Na spotkanie księżniczki wyjechali konno miejscy notable: burmistrz, jego miecznik, kronikarz, dwaj szeryfowie i dwudziestu czterech rajców w ceremonialnych szatach. Cała delegacja ruszyła następnie na czele orszaku, prowadząc go na most Londyński. Na jego środku odbyło się pierwsze z serii widowisk, które miasto przygotowało na cześć Katarzyny. [D.S., str. 76]
Takich widowisk było w sumie sześć, a ich motywem przewodnim były Cnota i Honor. Aktorzy deklamowali wiersze pełne pompatycznych odwołań religijnych, astrologicznych i genealogicznych, których Katarzyna zapewne wcale nie rozumiała, bo jeszcze nie znała języka angielskiego. Na koniec swojego entrée otrzymała od burmistrza i rajców pieniądze oraz drogocenną zastawę stołową.
Następnie orszak Katarzyny udał się do katedry św. Pawła, w której dwa dni później miał się odbyć ślub. Tam oczekiwał na nią arcybiskup Canterbury. Złożyła dary, pomodliła się w kaplicy św. Erkenbalda, po czym udała się do pobliskiego pałacu biskupiego, w którym miała potem spędzić miesiąc miodowy.

W sobotę 13 listopada Katarzyna udała się do zamku Baynard, aby odwiedzić swą teściową - Elżbietę York. Obie panie zapewne za wiele nie rozmawiały, ale wieczór umilały im tańce i muzyka.

* Ślub *

Następnego dnia, w niedzielę 14 listopada, odbył się ślub. Wybrano katedrę św. Pawła, ponieważ znajdowała się znacznie bliżej City niż opactwo Westminster i otaczał ją rozległy plac, a Henrykowi VII zależało na jak największej widowni. Uczyniono wszystko, aby uroczystości tej dodać splendoru.
Na środku nawy głównej wybudowano wysokie, wielostopniowe okrągłe podium, na którym miały się odbyć zaślubiny. Aby młoda para mogła do niego dotrzeć - wiadomo: w kościele będzie wielki ścisk - na całej długości nawy głównej zbudowano pomost wznoszący się na wysokość człowieka. Prowadził on od zachodnich wrót do podium, a potem do balustrady oddzielającej prezbiterium od nawy. [David Starkey, "Cnotliwy książę", str. 108]
Długość pomostu wynosiła ponad 150 metrów. Zapewniał młodej parze bezpieczeństwo i gwarantował, że będzie widoczna z każdego miejsca wewnątrz katedry.
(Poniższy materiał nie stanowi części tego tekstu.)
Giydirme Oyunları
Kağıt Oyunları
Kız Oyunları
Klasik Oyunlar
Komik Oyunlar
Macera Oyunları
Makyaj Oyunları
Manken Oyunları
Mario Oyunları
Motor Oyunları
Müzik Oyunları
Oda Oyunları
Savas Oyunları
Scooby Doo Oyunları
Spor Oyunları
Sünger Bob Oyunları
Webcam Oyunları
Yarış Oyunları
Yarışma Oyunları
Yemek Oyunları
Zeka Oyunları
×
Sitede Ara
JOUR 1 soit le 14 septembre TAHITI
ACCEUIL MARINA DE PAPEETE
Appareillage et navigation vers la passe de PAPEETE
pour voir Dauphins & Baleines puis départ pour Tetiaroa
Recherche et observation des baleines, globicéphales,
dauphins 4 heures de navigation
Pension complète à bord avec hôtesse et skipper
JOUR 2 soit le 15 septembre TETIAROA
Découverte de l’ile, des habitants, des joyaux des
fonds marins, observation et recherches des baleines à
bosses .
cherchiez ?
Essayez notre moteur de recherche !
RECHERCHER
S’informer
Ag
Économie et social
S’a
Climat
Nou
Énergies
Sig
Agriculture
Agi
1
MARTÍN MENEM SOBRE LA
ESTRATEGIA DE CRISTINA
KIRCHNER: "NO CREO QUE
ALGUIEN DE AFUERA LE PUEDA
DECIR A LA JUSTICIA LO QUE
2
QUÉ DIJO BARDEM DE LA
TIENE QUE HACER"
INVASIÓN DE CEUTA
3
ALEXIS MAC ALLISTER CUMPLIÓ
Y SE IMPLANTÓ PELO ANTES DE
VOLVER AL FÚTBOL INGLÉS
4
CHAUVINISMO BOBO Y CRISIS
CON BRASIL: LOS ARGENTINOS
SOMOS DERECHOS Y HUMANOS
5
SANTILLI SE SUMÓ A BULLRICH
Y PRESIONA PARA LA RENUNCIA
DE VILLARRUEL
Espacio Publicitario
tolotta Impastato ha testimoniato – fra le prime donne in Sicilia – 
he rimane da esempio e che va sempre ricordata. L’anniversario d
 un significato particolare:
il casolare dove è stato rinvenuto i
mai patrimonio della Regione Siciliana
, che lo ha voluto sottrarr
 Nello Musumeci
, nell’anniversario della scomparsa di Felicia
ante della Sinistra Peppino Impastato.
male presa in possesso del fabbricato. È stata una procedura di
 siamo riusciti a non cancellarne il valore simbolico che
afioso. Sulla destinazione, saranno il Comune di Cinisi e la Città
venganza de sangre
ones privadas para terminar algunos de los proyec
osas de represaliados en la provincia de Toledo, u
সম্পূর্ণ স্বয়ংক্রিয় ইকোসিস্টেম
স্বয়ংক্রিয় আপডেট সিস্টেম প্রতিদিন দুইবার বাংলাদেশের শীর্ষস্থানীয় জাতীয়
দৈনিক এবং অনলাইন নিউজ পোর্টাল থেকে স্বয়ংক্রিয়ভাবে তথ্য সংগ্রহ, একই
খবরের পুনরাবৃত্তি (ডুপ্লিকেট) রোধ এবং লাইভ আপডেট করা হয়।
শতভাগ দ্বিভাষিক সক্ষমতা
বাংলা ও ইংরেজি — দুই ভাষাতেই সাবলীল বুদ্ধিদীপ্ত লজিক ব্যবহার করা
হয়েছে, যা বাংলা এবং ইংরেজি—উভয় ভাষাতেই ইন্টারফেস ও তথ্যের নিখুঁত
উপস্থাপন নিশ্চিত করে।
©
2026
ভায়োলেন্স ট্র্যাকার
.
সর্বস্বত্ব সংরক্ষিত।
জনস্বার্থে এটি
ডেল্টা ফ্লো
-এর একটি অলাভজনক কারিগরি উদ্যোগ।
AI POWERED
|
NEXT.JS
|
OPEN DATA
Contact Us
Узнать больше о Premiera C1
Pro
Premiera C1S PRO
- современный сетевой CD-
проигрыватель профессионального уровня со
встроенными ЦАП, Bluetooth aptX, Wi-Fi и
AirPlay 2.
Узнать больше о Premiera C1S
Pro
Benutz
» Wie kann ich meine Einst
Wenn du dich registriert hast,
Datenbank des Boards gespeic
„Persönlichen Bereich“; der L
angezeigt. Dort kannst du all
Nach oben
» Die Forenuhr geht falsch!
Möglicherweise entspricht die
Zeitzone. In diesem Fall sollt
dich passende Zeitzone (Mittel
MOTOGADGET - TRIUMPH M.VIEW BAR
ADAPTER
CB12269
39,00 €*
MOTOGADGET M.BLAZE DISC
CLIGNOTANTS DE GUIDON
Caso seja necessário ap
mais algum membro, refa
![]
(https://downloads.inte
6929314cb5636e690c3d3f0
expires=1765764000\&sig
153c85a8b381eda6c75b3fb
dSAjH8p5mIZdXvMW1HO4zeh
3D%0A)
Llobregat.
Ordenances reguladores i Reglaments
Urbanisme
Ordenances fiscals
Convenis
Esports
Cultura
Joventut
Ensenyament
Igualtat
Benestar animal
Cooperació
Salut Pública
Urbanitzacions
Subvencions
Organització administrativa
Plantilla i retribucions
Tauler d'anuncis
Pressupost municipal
Na takie widowisko stawiły się tłumy. Oczywiście dla krewnych i dostojników przygotowano odpowiednie miejsca: rodzina królewska oglądała uroczystość ze specjalnej loży, a burmistrz i rajcy miejscy z podwyższenia.
Katarzyna opuściła pałac biskupi w asyście księcia Yorku, Henryka. Weszła do katedry drzwiami zachodnimi, wspięła się po stopniach na pomost i dołączyła do narzeczonego i licznie reprezentowanego duchowieństwa na centralnym podwyzszeniu. Trębacze, rozmieszczeni wysoko pod sklepieniem dla maksymalnego wykorzystania akustyki budowli, zadęli w swe intrumenty. (...) Katarzyna ubrana byla w białą suknię z szeroką krynoliną, na głowie zaś miała mantylę, welon z białego jedwabiu obszyty na brzegach kilkucentymetrowym pasem klejnotów. [D.S., str. 81]
Odczytano papieską dyspensę i warunki intercyzy. Henryk VII i Artur zatwierdzili tytuł własności ziem, z których osiągałaby dochody po ewentualnej śmierci męża, natomiast Hiszpanie wpłacili pierwszą ratę posagu, czyli 20 000 funtów w złocie.
Teraz nastąpiła właściwa ceremonia zaślubin, która trwała około trzech godzin. Po jej zakończeniu Katarzyna i Artur oraz cała świta przeszli pomostem do głównego ołtarza. 
Nowożeńcy trzymali się za ręce, jak to było przewidziane w programie. Znów zagrały fanfary, ale tuż przed wkroczeniem do prezbiterium młodzi zatrzymali się i odwrócili do zgromadzonych w kościele, najpierw na północną stronę, potem na południową, aby wszyscy mogli ich widzieć. Wyglądało to na spontaniczny gest i wzbudziło niekłamany zachwyt i aplauz tłumu. [D.S., str. 81]
Równie długo co zaślubiny trwała msza. Organizatorzy uroczystości pamiętali, że nawet koronowane głowy są tylko ludźmi i mają potrzeby fizjologiczne, więc dla Artura i Katarzyny przygotowano osobne kabiny z zasłonami i dachem, na wszelki wypadek.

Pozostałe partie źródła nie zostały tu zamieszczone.